Written task
Quote exactly and only this range of lines in the data below: the line that holds "Pack Mascotas específico para evitar" to the line that holds "administrativos. Por lo", both included.

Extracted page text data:

▽

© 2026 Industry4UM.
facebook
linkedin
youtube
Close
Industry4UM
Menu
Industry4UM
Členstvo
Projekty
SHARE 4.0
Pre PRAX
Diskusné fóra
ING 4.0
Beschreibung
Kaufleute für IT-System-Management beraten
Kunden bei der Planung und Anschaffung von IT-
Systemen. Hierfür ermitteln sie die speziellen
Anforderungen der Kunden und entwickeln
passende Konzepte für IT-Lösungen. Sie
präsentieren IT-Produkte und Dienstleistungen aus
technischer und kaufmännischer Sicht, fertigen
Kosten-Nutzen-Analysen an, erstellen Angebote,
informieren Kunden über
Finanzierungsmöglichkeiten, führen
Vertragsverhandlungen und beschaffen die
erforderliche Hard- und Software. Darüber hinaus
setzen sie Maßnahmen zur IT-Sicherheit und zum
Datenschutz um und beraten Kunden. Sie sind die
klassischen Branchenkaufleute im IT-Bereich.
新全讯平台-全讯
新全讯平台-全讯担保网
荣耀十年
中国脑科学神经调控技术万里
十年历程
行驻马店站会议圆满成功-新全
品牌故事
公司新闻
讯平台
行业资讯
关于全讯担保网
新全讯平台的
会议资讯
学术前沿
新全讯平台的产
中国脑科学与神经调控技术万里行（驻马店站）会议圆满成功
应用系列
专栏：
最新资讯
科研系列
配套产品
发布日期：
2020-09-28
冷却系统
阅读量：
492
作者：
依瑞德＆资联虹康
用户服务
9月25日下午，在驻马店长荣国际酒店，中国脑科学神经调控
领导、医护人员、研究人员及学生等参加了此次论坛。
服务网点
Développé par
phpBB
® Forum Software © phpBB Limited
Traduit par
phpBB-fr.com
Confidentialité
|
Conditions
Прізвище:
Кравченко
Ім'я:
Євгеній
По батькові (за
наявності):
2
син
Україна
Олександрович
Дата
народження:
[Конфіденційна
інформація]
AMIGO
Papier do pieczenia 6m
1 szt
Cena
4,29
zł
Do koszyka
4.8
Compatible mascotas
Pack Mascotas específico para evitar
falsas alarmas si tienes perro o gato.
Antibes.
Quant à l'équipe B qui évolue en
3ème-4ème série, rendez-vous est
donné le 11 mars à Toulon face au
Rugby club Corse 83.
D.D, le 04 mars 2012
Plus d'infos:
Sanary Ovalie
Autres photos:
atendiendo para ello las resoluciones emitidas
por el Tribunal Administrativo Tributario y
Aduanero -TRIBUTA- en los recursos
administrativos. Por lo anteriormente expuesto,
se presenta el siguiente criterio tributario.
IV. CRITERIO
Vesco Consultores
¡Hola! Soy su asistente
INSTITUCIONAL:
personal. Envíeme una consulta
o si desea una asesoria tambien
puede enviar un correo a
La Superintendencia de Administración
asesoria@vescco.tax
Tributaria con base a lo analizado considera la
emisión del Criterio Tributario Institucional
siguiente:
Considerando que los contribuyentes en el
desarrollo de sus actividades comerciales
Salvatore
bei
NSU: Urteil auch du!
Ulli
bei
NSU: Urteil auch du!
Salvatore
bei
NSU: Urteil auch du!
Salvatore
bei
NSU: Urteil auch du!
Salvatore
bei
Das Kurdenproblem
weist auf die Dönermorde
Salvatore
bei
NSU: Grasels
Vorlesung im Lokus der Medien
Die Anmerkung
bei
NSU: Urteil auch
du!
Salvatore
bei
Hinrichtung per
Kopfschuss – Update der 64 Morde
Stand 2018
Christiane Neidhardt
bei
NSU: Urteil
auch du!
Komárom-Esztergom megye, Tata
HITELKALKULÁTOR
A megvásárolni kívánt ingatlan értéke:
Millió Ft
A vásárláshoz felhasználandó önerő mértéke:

△

Result for this task
Pack Mascotas específico para evitar
falsas alarmas si tienes perro o gato.
Antibes.
Quant à l'équipe B qui évolue en
3ème-4ème série, rendez-vous est
donné le 11 mars à Toulon face au
Rugby club Corse 83.
D.D, le 04 mars 2012
Plus d'infos:
Sanary Ovalie
Autres photos:
atendiendo para ello las resoluciones emitidas
por el Tribunal Administrativo Tributario y
Aduanero -TRIBUTA- en los recursos
administrativos. Por lo anteriormente expuesto,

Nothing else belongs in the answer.